→ **Records from a dataset**
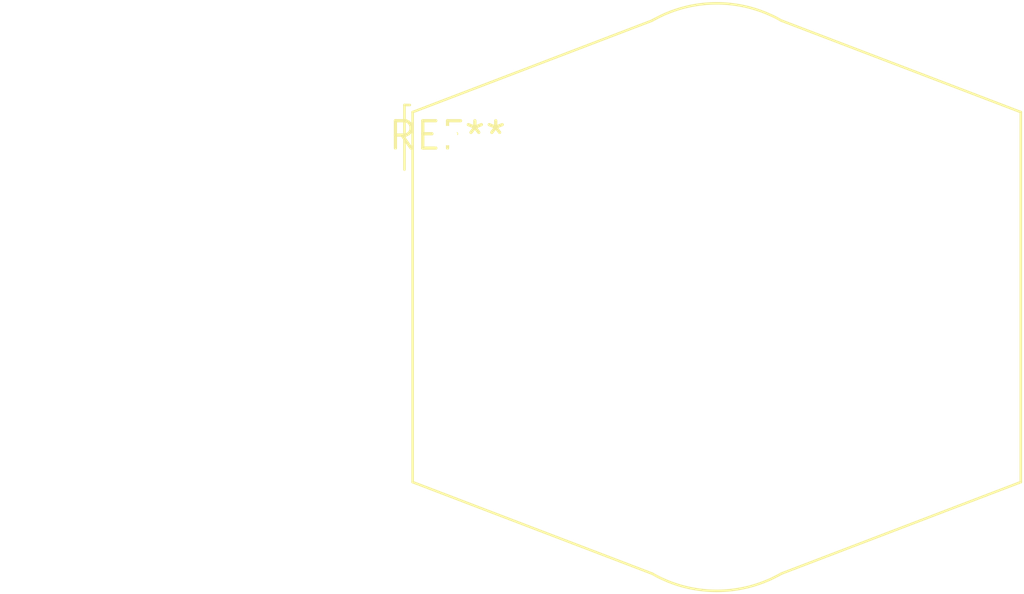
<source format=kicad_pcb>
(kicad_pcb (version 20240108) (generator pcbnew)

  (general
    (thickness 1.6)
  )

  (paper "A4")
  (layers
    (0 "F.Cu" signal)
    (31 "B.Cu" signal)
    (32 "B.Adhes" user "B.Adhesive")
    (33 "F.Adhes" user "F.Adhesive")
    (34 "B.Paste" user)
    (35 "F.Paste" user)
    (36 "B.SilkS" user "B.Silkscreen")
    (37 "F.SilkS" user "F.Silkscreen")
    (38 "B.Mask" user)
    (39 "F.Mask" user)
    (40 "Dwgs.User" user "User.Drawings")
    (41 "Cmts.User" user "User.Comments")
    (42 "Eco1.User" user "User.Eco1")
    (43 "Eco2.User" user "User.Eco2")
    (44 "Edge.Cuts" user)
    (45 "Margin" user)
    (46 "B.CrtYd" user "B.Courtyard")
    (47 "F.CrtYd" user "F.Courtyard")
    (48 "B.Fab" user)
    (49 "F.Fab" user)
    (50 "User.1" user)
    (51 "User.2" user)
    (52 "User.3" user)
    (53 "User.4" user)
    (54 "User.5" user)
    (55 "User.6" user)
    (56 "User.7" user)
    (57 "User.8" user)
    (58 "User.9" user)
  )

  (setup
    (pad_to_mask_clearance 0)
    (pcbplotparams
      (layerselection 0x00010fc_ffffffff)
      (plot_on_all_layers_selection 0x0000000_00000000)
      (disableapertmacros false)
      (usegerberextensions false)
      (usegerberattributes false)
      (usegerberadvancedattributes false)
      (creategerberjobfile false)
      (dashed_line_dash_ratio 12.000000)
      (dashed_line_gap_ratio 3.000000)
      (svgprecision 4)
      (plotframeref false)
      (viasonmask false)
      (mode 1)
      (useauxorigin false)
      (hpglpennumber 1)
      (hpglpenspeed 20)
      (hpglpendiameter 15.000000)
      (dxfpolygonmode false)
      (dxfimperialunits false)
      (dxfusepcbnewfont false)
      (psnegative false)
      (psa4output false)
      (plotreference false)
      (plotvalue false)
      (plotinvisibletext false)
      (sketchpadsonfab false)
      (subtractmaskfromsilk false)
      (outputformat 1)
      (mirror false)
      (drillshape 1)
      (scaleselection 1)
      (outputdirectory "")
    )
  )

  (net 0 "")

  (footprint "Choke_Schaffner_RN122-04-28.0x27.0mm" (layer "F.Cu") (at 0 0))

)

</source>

* * *

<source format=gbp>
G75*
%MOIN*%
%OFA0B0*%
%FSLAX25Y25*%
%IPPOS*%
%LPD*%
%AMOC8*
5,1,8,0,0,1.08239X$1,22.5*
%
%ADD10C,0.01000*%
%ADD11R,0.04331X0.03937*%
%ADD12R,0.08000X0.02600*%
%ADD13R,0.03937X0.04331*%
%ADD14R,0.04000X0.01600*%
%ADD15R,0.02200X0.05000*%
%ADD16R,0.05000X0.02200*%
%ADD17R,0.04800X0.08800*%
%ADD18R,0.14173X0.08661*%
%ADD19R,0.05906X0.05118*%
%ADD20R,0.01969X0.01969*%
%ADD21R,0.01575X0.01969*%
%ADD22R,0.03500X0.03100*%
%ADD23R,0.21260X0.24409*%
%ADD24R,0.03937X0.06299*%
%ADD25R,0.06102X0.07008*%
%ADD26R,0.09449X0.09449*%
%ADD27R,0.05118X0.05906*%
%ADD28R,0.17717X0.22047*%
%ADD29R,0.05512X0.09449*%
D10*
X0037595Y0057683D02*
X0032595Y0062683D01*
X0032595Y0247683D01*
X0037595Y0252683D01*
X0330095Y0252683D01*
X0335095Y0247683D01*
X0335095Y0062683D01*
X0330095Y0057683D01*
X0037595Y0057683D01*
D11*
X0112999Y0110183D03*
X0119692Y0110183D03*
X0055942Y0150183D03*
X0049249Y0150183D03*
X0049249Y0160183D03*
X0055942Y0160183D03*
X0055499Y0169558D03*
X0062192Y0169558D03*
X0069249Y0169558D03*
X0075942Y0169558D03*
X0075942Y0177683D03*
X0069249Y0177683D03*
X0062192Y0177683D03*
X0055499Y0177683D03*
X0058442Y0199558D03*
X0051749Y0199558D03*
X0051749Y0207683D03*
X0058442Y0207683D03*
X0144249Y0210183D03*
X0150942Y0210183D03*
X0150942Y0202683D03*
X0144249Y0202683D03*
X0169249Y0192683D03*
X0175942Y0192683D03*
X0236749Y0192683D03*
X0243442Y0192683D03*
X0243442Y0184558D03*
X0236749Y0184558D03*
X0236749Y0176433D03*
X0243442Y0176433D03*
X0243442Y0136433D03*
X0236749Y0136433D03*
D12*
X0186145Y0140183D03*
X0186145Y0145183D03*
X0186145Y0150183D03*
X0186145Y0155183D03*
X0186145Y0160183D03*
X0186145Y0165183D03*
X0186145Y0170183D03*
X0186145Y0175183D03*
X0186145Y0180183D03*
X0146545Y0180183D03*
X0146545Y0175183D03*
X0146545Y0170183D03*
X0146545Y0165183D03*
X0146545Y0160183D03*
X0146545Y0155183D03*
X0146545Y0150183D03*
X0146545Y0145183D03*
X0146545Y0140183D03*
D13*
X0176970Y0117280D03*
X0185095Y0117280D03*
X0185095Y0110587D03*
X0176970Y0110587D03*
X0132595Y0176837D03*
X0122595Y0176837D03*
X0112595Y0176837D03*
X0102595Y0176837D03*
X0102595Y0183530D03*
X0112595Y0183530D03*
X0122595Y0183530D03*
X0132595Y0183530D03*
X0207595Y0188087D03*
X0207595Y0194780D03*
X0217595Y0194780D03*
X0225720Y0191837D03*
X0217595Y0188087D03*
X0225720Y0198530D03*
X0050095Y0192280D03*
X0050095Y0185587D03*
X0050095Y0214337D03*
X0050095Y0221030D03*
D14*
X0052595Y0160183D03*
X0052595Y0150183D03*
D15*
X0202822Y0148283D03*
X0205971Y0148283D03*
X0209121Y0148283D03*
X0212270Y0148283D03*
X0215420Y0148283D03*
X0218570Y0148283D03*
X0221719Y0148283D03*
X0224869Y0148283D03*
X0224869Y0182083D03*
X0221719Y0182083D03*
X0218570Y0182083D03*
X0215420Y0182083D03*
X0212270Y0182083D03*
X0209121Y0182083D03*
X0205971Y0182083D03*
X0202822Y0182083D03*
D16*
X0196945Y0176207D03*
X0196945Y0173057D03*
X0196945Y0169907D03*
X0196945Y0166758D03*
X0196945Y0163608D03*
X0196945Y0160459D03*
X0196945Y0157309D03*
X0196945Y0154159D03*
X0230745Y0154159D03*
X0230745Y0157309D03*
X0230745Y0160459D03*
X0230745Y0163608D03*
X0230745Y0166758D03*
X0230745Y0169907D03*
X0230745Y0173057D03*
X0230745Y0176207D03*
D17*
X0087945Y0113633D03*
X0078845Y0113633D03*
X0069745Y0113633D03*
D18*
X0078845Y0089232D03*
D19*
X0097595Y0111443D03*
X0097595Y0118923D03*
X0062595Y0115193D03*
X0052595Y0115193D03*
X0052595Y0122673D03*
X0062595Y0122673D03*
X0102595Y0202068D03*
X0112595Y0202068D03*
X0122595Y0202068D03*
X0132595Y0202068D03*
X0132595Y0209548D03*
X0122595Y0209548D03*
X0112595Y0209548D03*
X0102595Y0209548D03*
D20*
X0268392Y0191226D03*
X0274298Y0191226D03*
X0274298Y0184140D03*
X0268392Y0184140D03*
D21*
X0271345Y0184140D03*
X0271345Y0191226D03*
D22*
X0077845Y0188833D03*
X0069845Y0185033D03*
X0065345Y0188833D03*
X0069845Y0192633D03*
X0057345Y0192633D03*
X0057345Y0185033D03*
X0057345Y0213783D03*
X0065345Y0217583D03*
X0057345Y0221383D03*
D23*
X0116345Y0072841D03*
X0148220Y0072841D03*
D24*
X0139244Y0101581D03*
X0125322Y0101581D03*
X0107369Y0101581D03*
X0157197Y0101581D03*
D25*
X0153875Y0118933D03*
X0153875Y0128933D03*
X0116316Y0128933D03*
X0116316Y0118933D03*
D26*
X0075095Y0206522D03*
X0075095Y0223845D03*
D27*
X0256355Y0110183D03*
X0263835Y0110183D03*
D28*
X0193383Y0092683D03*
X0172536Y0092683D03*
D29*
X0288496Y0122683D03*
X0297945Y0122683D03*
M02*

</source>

---

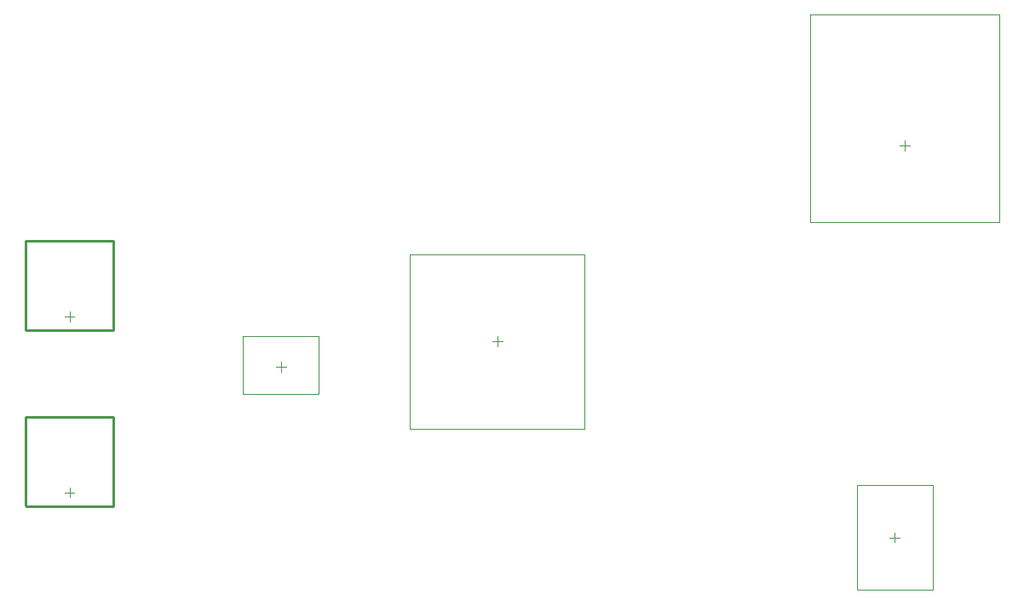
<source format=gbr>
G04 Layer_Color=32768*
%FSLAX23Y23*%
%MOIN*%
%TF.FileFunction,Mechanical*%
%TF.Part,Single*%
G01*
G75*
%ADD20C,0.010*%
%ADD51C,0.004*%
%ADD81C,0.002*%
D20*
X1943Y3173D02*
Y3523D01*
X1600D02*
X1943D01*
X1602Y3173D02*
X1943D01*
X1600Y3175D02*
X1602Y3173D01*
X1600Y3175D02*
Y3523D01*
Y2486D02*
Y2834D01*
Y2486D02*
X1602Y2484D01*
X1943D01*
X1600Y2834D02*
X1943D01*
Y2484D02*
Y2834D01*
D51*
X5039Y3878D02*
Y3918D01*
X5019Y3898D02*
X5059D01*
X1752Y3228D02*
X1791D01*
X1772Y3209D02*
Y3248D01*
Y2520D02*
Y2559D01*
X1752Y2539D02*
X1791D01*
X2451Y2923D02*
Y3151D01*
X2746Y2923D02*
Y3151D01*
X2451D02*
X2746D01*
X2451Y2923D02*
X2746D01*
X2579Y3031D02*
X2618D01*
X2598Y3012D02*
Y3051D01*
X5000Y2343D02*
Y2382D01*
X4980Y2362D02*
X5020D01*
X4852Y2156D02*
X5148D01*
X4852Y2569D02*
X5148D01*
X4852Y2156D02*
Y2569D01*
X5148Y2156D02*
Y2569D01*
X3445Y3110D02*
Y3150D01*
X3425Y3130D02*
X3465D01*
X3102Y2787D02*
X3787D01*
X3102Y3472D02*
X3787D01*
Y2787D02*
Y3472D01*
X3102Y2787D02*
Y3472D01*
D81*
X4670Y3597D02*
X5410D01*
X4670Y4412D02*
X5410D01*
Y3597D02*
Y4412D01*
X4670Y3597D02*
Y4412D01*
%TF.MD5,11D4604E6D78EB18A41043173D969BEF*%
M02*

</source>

→ **DIRECTIONS FOR THIS TASK**
Using the data above, repeat exactly the lines that begin at the line with "X0150942Y0210183D03*" and end at the line with "X0186145Y0150183D03*", both ends included.

→ **OUTPUT OF THE EXERCISE**
X0150942Y0210183D03*
X0150942Y0202683D03*
X0144249Y0202683D03*
X0169249Y0192683D03*
X0175942Y0192683D03*
X0236749Y0192683D03*
X0243442Y0192683D03*
X0243442Y0184558D03*
X0236749Y0184558D03*
X0236749Y0176433D03*
X0243442Y0176433D03*
X0243442Y0136433D03*
X0236749Y0136433D03*
D12*
X0186145Y0140183D03*
X0186145Y0145183D03*
X0186145Y0150183D03*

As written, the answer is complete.